Per tornare alla cruda prassi, il governo è stato costretto a emanare un atto legislativo urgente (decisione “vergognosa” e sempre contestata quando Syriza era all’opposizione) per “confiscare ” le riserve monetarie di comuni, regioni e società a controllo pubblico (comprese quelle quotate in Borsa) e depositarle in un conto riservato della Banca centrale greca, che pagherà un tasso di interesse del 2,5%. Indiscrezioni dicono che si potranno raccogliere circa 2 miliardi. Risparmiati i fondi pensioni.
Le amministrazioni locali non hanno gradito, sostenendo che “il governo agisce come un dittatore”, e hanno minacciato di rivolgersi al Consiglio di Stato (l’equivalente della nostra Corte dei Conti) per chiedere di annullare il provvedimento. Un rapido calcolo ci dice che entro fino maggio la Grecia dovrà sborsare, tra stipendi, pensioni e debiti, almeno 5,3 miliardi, e senza la bombola di ossigeno della Comunità europea il Paese potrebbe dichiarare la bancarotta. Questa decisione ha intensificato le speculazioni circa la possibilità che la Grecia stia finendo i soldi e che non riesca a rispettare i suoi obblighi nei confronti dei creditori internazionali. Sui mercati infatti si è intensificata la pressione sugli asset di Atene che hanno vissuto un’altra giornata difficile per i bond greci con lo spread tra il decennale e il Bund tedesco che vola 1.330 punti, toccando i massimi dal dicembre del 2012. Il rendimento del titolo di Atene è schizzato al 13,5%, la scadenza a tre anni mostra un rendimento al 28,55%, mentre i credit-default-swap danno una percentuale dell’81% di possibilità che la Grecia non possa onorare i suoi debiti nei prossimi cinque anni.

→ **COSA SI CHIEDE**
#1 Elenca tutte le percentuali che compaiono nell'estratto sulla Grecia.
#2 Per favore, aggiorna l'estratto sulla Grecia in tutto il tratto da "Per tornare alla" giù fino a "i fondi pensioni.", mettendo "Banca di Grecia" al posto di "Banca centrale greca".
#3 Secondo l'estratto sulla Grecia, perché il Paese potrebbe dichiarare la bancarotta? Rispondi in una o due frasi.
L'elenco che segue non ha alcun legame con l'estratto.

→ **DATI ARCHIVIATI**
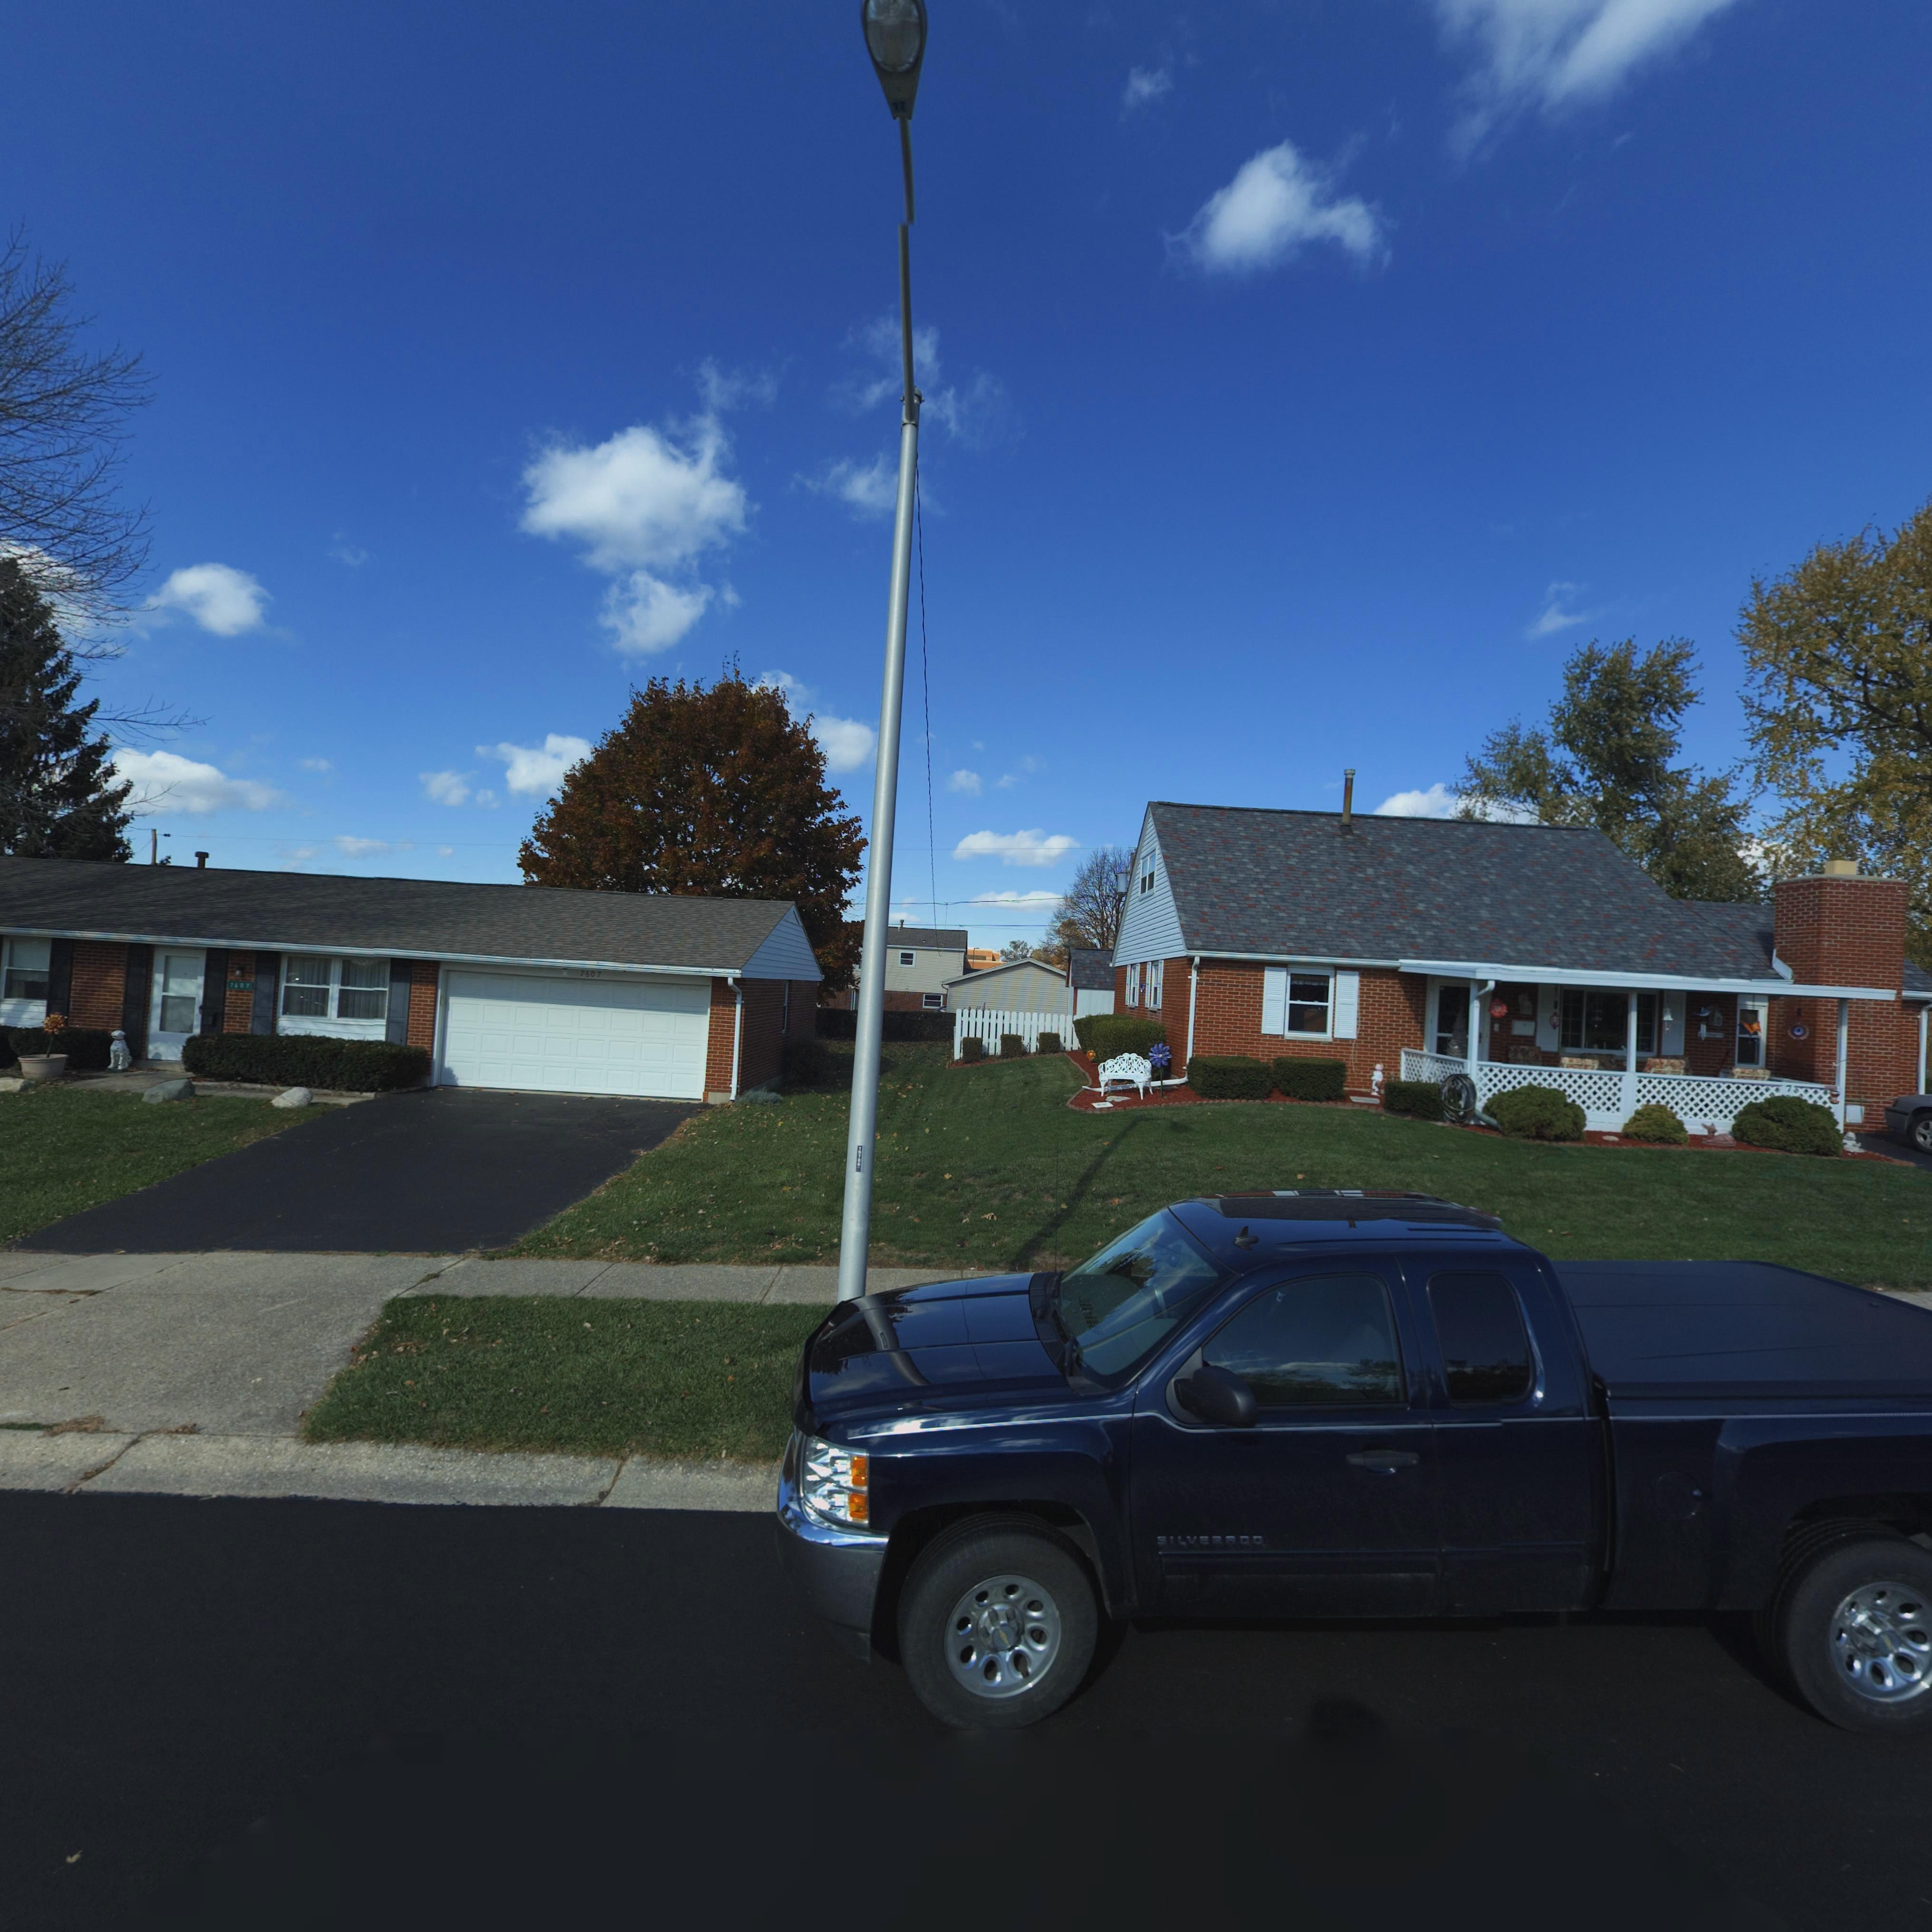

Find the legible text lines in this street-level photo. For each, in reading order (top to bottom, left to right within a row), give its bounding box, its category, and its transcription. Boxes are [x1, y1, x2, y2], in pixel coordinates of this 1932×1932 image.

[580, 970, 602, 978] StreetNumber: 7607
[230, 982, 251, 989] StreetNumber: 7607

→ **ELENCO SOLUZIONI**
#1
2,5%
13,5%
28,55%
81%

#2
Per tornare alla cruda prassi, il governo è stato costretto a emanare un atto legislativo urgente (decisione “vergognosa” e sempre contestata quando Syriza era all’opposizione) per “confiscare ” le riserve monetarie di comuni, regioni e società a controllo pubblico (comprese quelle quotate in Borsa) e depositarle in un conto riservato della Banca di Grecia, che pagherà un tasso di interesse del 2,5%. Indiscrezioni dicono che si potranno raccogliere circa 2 miliardi. Risparmiati i fondi pensioni.

#3 La Grecia dovrà sborsare almeno 5,3 miliardi tra stipendi, pensioni e debiti. Senza la "bombola di ossigeno" della Comunità europea potrebbe dichiarare la bancarotta.